Supplied material:
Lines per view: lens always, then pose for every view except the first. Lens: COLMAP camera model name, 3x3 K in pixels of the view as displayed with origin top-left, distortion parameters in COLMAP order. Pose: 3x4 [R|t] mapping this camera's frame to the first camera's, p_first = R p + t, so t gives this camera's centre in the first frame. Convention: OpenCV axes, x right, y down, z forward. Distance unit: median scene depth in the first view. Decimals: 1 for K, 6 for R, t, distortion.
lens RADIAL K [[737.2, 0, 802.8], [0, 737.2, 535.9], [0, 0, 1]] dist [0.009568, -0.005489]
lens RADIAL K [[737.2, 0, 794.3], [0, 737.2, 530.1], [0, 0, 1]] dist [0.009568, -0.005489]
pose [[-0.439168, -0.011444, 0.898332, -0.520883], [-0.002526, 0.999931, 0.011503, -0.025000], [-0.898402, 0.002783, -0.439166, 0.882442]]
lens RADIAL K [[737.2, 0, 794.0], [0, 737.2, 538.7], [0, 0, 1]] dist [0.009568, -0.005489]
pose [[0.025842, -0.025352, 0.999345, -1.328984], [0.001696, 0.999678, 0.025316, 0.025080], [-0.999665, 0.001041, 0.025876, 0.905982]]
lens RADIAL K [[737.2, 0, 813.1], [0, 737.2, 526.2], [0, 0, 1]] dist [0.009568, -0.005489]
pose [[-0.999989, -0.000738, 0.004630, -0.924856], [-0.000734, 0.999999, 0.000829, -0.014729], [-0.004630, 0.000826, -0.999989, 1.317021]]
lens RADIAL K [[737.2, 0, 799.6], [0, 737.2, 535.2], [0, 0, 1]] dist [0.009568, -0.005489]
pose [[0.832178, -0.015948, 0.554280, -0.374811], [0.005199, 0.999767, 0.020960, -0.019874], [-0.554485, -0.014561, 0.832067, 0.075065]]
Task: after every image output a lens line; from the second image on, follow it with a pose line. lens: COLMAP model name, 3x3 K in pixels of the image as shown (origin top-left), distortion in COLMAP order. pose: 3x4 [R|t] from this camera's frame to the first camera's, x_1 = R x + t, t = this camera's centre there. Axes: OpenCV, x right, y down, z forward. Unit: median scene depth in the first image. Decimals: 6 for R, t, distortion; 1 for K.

Required action:
Rewrite every line of the records above as a numbered list, leaving out any blank lines.

Solution for this problem:
1. Lines per view: lens always, then pose for every view except the first. Lens: COLMAP camera model name, 3x3 K in pixels of the view as displayed with origin top-left, distortion parameters in COLMAP order. Pose: 3x4 [R|t] mapping this camera's frame to the first camera's, p_first = R p + t, so t gives this camera's centre in the first frame. Convention: OpenCV axes, x right, y down, z forward. Distance unit: median scene depth in the first view. Decimals: 1 for K, 6 for R, t, distortion.
2. lens RADIAL K [[737.2, 0, 802.8], [0, 737.2, 535.9], [0, 0, 1]] dist [0.009568, -0.005489]
3. lens RADIAL K [[737.2, 0, 794.3], [0, 737.2, 530.1], [0, 0, 1]] dist [0.009568, -0.005489]
4. pose [[-0.439168, -0.011444, 0.898332, -0.520883], [-0.002526, 0.999931, 0.011503, -0.025000], [-0.898402, 0.002783, -0.439166, 0.882442]]
5. lens RADIAL K [[737.2, 0, 794.0], [0, 737.2, 538.7], [0, 0, 1]] dist [0.009568, -0.005489]
6. pose [[0.025842, -0.025352, 0.999345, -1.328984], [0.001696, 0.999678, 0.025316, 0.025080], [-0.999665, 0.001041, 0.025876, 0.905982]]
7. lens RADIAL K [[737.2, 0, 813.1], [0, 737.2, 526.2], [0, 0, 1]] dist [0.009568, -0.005489]
8. pose [[-0.999989, -0.000738, 0.004630, -0.924856], [-0.000734, 0.999999, 0.000829, -0.014729], [-0.004630, 0.000826, -0.999989, 1.317021]]
9. lens RADIAL K [[737.2, 0, 799.6], [0, 737.2, 535.2], [0, 0, 1]] dist [0.009568, -0.005489]
10. pose [[0.832178, -0.015948, 0.554280, -0.374811], [0.005199, 0.999767, 0.020960, -0.019874], [-0.554485, -0.014561, 0.832067, 0.075065]]
11. Task: after every image output a lens line; from the second image on, follow it with a pose line. lens: COLMAP model name, 3x3 K in pixels of the image as shown (origin top-left), distortion in COLMAP order. pose: 3x4 [R|t] from this camera's frame to the first camera's, x_1 = R x + t, t = this camera's centre there. Axes: OpenCV, x right, y down, z forward. Unit: median scene depth in the first image. Decimals: 6 for R, t, distortion; 1 for K.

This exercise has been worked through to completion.